Provided records ::

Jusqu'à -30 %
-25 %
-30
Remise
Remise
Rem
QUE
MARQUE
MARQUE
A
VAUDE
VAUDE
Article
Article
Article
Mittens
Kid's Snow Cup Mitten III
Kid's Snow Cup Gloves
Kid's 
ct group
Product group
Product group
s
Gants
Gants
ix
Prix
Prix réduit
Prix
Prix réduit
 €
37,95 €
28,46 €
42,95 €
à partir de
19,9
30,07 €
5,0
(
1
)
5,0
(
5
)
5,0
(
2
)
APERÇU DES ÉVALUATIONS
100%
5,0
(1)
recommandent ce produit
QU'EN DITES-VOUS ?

Assignment ::
Please copy out the preceding data in full, exactly as written.

Result for this exercise ::
Jusqu'à -30 %
-25 %
-30
Remise
Remise
Rem
QUE
MARQUE
MARQUE
A
VAUDE
VAUDE
Article
Article
Article
Mittens
Kid's Snow Cup Mitten III
Kid's Snow Cup Gloves
Kid's 
ct group
Product group
Product group
s
Gants
Gants
ix
Prix
Prix réduit
Prix
Prix réduit
 €
37,95 €
28,46 €
42,95 €
à partir de
19,9
30,07 €
5,0
(
1
)
5,0
(
5
)
5,0
(
2
)
APERÇU DES ÉVALUATIONS
100%
5,0
(1)
recommandent ce produit
QU'EN DITES-VOUS ?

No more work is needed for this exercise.